Don't include any picture when you restate the data word for word.

□ □ □

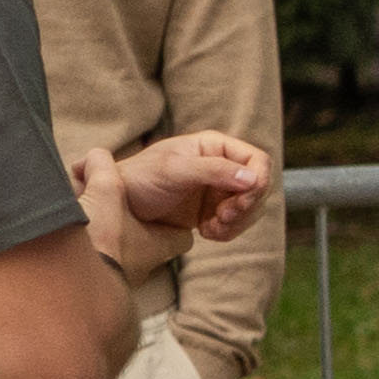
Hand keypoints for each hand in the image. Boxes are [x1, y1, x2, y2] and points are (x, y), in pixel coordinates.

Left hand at [77, 131, 271, 270]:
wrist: (119, 206)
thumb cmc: (140, 178)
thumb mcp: (174, 171)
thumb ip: (213, 171)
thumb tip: (252, 178)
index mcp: (216, 146)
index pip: (257, 160)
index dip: (257, 182)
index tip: (240, 203)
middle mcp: (223, 165)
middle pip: (259, 187)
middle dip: (245, 208)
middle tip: (223, 218)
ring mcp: (220, 188)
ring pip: (252, 208)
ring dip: (237, 223)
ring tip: (212, 228)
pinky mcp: (214, 210)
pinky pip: (238, 223)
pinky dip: (228, 232)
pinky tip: (207, 232)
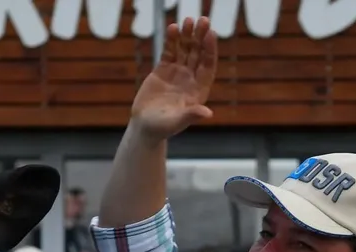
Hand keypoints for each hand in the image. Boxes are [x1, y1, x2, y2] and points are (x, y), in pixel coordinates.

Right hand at [130, 16, 217, 140]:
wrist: (145, 127)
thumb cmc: (162, 128)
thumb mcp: (176, 122)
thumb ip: (190, 115)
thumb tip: (207, 114)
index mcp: (198, 90)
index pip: (207, 66)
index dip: (209, 50)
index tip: (210, 34)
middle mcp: (190, 79)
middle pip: (198, 54)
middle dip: (200, 37)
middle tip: (202, 20)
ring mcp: (177, 73)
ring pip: (185, 50)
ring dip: (187, 35)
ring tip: (188, 20)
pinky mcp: (163, 70)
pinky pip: (170, 51)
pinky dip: (171, 40)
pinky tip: (172, 28)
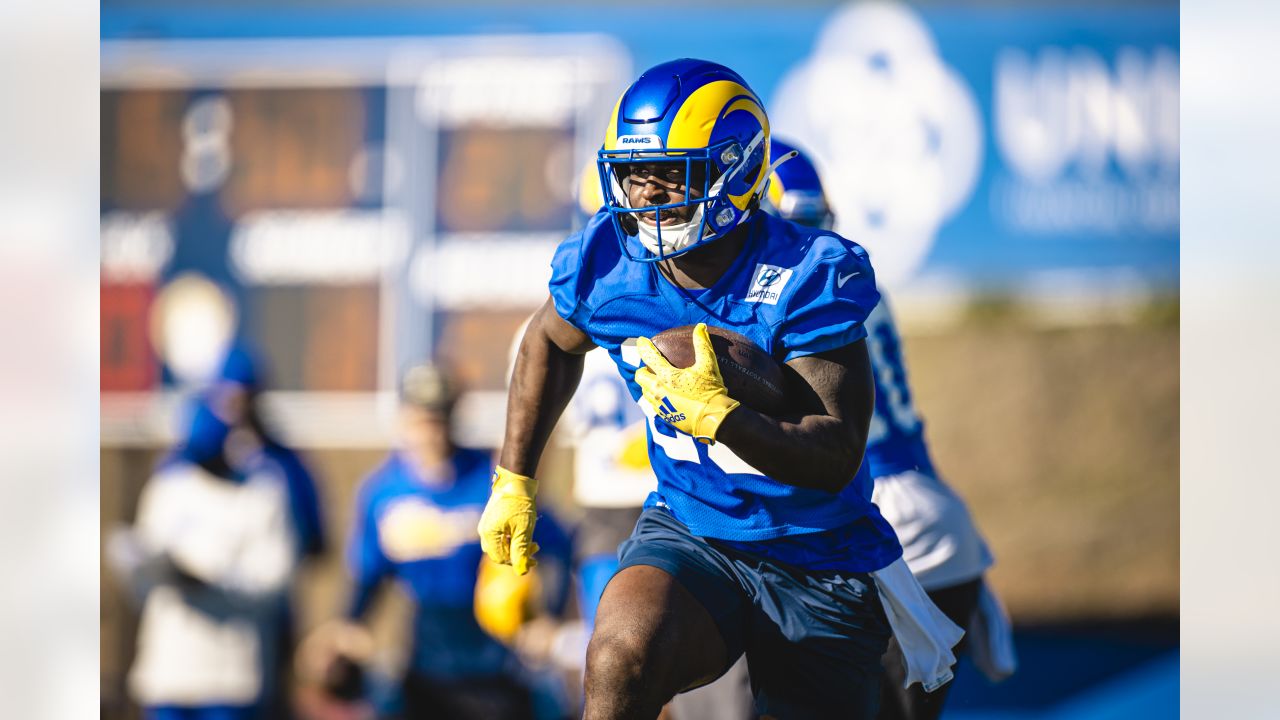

□ □ □

# Answer to the problem:
Hand keypoints for each hand in the image. Boxes are [x1, y1, x2, y2] and points are (x, y), in pixel coordinates.

Left hand at [77, 131, 271, 270]:
wrist: (119, 206)
thumb cmc: (140, 178)
thumb mcp: (174, 171)
thumb ip: (213, 171)
thumb tip: (252, 178)
index mcp: (216, 146)
index pip: (257, 160)
index dip: (257, 182)
index tip: (240, 203)
middle mcp: (223, 165)
middle pip: (259, 187)
middle dip: (245, 208)
middle tip: (223, 218)
ring mcp: (220, 188)
ring pip: (252, 208)
ring dip: (237, 223)
ring tip: (212, 228)
pinky mcp: (214, 210)
pinky pip: (238, 223)
pinky dip: (228, 232)
pinky tip: (207, 232)
Hand keypoints for each hand in the image. Boxes are [x1, y1, x2, y2] and points are (x, y), in pixel coordinates.

Right hand at [130, 16, 217, 140]:
wrist: (145, 127)
thumb cmc: (162, 128)
thumb mcp: (176, 122)
thumb ip: (190, 115)
thumb tip: (207, 114)
index mcp: (198, 90)
index pip: (207, 66)
index dip: (209, 50)
index tip: (210, 34)
middle mcp: (190, 79)
middle pip: (198, 54)
middle dip: (200, 37)
middle tip: (202, 20)
ring mcp: (177, 73)
ring pip: (185, 50)
ring dip: (187, 35)
ring tip: (188, 20)
pinky mcp: (163, 70)
pinky pip: (170, 51)
pinky dip: (171, 40)
pinky tip: (172, 28)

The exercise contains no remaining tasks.